Please restate each line of the data that follows word for word, skipping any image.

Document version comparisons:

------------------------------------

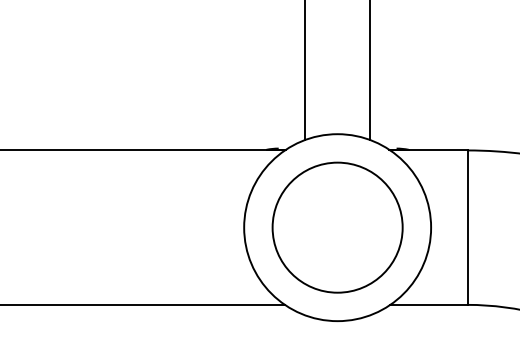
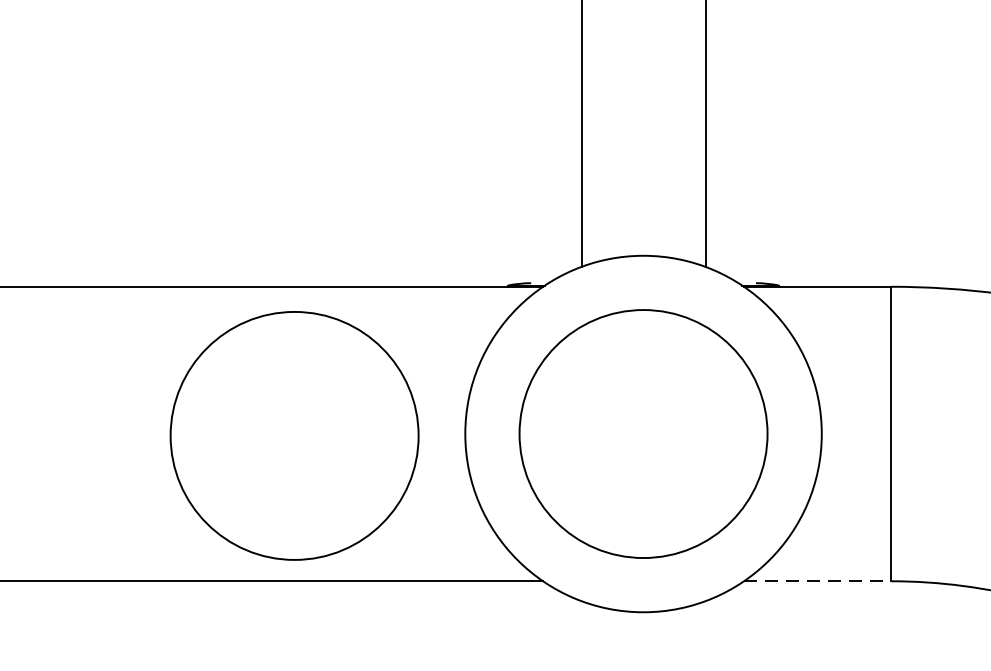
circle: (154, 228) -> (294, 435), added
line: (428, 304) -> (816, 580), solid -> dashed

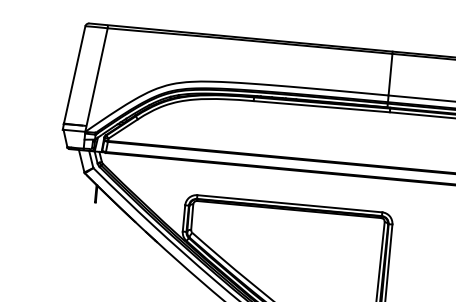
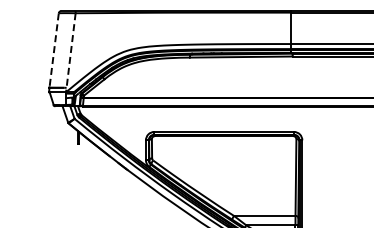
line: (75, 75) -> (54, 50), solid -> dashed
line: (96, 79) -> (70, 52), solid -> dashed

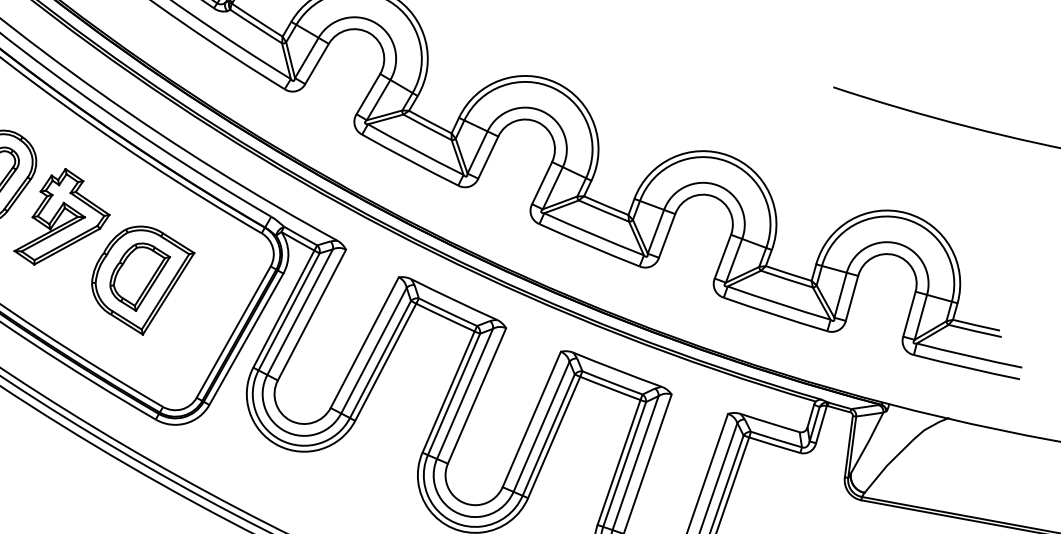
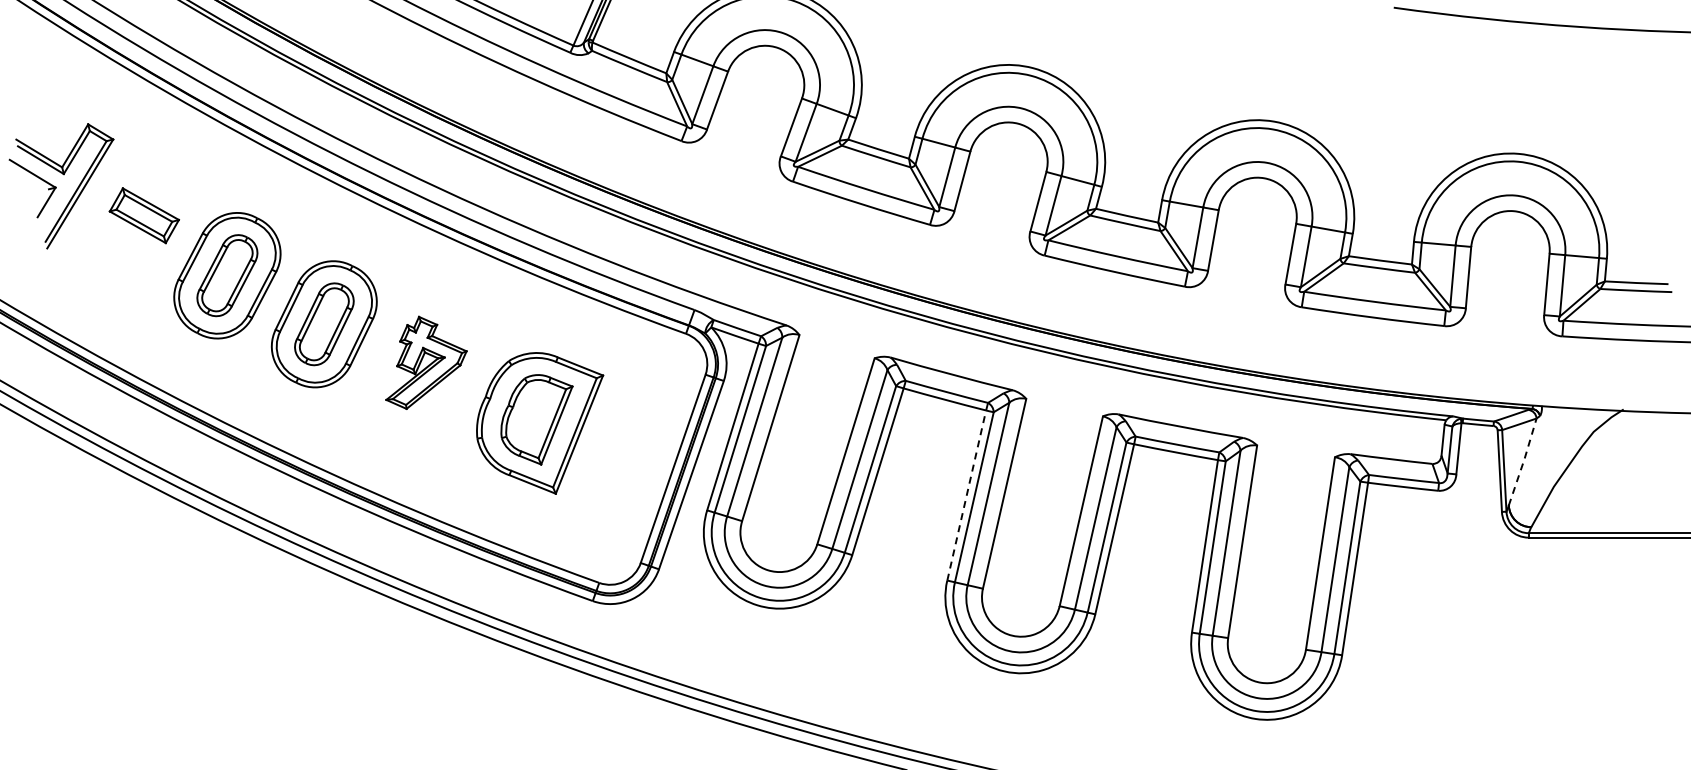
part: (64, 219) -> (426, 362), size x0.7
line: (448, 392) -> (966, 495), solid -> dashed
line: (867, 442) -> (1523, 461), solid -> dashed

------------------------------------

— Solution to this problem —
circle: (154, 228) -> (294, 435), added
line: (428, 304) -> (816, 580), solid -> dashed

line: (75, 75) -> (54, 50), solid -> dashed
line: (96, 79) -> (70, 52), solid -> dashed

part: (64, 219) -> (426, 362), size x0.7
line: (448, 392) -> (966, 495), solid -> dashed
line: (867, 442) -> (1523, 461), solid -> dashed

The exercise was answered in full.